YOUR GOAL: Rewrite the items below with every "加分" changed to "优先" and nothing else altered. Leave the pictures out of your answer.

LISTED ENTRIES:
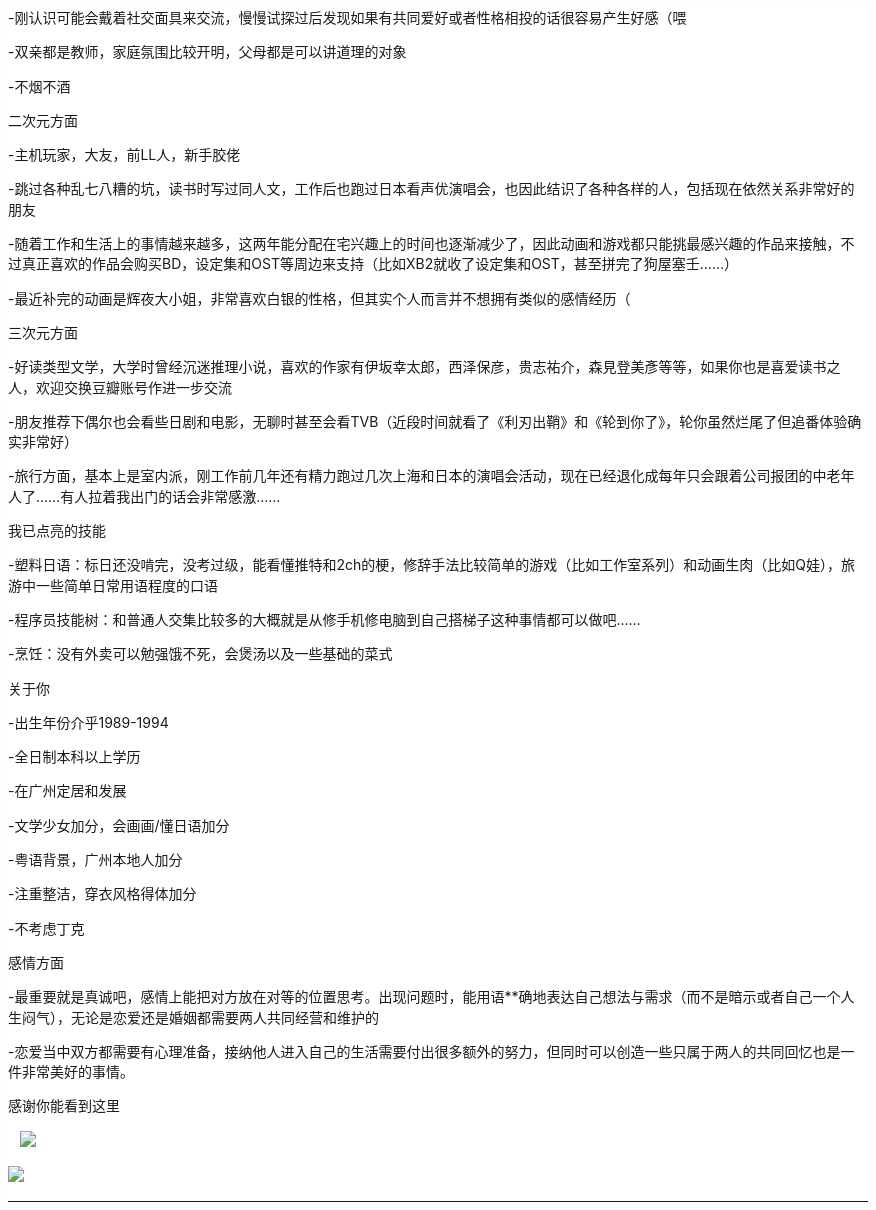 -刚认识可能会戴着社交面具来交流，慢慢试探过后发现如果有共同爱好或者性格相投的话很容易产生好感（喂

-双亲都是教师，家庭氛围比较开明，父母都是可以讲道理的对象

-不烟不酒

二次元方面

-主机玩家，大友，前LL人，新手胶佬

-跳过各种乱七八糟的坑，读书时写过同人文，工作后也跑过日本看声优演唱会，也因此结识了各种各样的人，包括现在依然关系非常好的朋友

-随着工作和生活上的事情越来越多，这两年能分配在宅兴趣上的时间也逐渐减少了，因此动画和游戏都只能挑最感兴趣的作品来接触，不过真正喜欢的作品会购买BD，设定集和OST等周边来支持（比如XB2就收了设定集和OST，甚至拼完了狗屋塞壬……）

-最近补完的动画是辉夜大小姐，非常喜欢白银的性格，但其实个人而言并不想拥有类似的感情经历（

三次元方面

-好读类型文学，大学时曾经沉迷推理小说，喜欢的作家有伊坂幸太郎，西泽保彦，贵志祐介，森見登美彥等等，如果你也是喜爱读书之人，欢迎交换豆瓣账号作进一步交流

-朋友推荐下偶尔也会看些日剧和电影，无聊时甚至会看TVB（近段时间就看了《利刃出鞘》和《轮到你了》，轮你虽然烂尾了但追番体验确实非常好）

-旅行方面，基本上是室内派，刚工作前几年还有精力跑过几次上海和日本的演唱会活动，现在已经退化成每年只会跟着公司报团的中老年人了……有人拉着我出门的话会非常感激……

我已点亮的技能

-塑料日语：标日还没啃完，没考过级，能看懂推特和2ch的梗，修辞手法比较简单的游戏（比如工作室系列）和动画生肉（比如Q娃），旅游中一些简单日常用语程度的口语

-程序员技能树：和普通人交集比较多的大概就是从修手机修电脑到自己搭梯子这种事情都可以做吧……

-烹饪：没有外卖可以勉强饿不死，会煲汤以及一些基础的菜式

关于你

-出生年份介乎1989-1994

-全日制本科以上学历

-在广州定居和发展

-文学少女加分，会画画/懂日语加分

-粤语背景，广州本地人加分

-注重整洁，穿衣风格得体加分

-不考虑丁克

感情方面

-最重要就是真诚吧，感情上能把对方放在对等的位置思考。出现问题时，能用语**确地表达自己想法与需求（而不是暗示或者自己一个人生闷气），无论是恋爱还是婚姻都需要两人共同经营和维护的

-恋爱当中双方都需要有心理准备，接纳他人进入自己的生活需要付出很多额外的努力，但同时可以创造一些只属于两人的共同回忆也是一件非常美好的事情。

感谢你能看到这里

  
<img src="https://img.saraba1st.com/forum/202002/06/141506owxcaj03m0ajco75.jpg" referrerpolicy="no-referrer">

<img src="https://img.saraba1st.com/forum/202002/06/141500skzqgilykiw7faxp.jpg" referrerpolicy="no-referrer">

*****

TASK RESULT:
 -刚认识可能会戴着社交面具来交流，慢慢试探过后发现如果有共同爱好或者性格相投的话很容易产生好感（喂

-双亲都是教师，家庭氛围比较开明，父母都是可以讲道理的对象

-不烟不酒

二次元方面

-主机玩家，大友，前LL人，新手胶佬

-跳过各种乱七八糟的坑，读书时写过同人文，工作后也跑过日本看声优演唱会，也因此结识了各种各样的人，包括现在依然关系非常好的朋友

-随着工作和生活上的事情越来越多，这两年能分配在宅兴趣上的时间也逐渐减少了，因此动画和游戏都只能挑最感兴趣的作品来接触，不过真正喜欢的作品会购买BD，设定集和OST等周边来支持（比如XB2就收了设定集和OST，甚至拼完了狗屋塞壬……）

-最近补完的动画是辉夜大小姐，非常喜欢白银的性格，但其实个人而言并不想拥有类似的感情经历（

三次元方面

-好读类型文学，大学时曾经沉迷推理小说，喜欢的作家有伊坂幸太郎，西泽保彦，贵志祐介，森見登美彥等等，如果你也是喜爱读书之人，欢迎交换豆瓣账号作进一步交流

-朋友推荐下偶尔也会看些日剧和电影，无聊时甚至会看TVB（近段时间就看了《利刃出鞘》和《轮到你了》，轮你虽然烂尾了但追番体验确实非常好）

-旅行方面，基本上是室内派，刚工作前几年还有精力跑过几次上海和日本的演唱会活动，现在已经退化成每年只会跟着公司报团的中老年人了……有人拉着我出门的话会非常感激……

我已点亮的技能

-塑料日语：标日还没啃完，没考过级，能看懂推特和2ch的梗，修辞手法比较简单的游戏（比如工作室系列）和动画生肉（比如Q娃），旅游中一些简单日常用语程度的口语

-程序员技能树：和普通人交集比较多的大概就是从修手机修电脑到自己搭梯子这种事情都可以做吧……

-烹饪：没有外卖可以勉强饿不死，会煲汤以及一些基础的菜式

关于你

-出生年份介乎1989-1994

-全日制本科以上学历

-在广州定居和发展

-文学少女优先，会画画/懂日语优先

-粤语背景，广州本地人优先

-注重整洁，穿衣风格得体优先

-不考虑丁克

感情方面

-最重要就是真诚吧，感情上能把对方放在对等的位置思考。出现问题时，能用语**确地表达自己想法与需求（而不是暗示或者自己一个人生闷气），无论是恋爱还是婚姻都需要两人共同经营和维护的

-恋爱当中双方都需要有心理准备，接纳他人进入自己的生活需要付出很多额外的努力，但同时可以创造一些只属于两人的共同回忆也是一件非常美好的事情。

感谢你能看到这里

  
<img src="https://img.saraba1st.com/forum/202002/06/141506owxcaj03m0ajco75.jpg" referrerpolicy="no-referrer">

<img src="https://img.saraba1st.com/forum/202002/06/141500skzqgilykiw7faxp.jpg" referrerpolicy="no-referrer">

*****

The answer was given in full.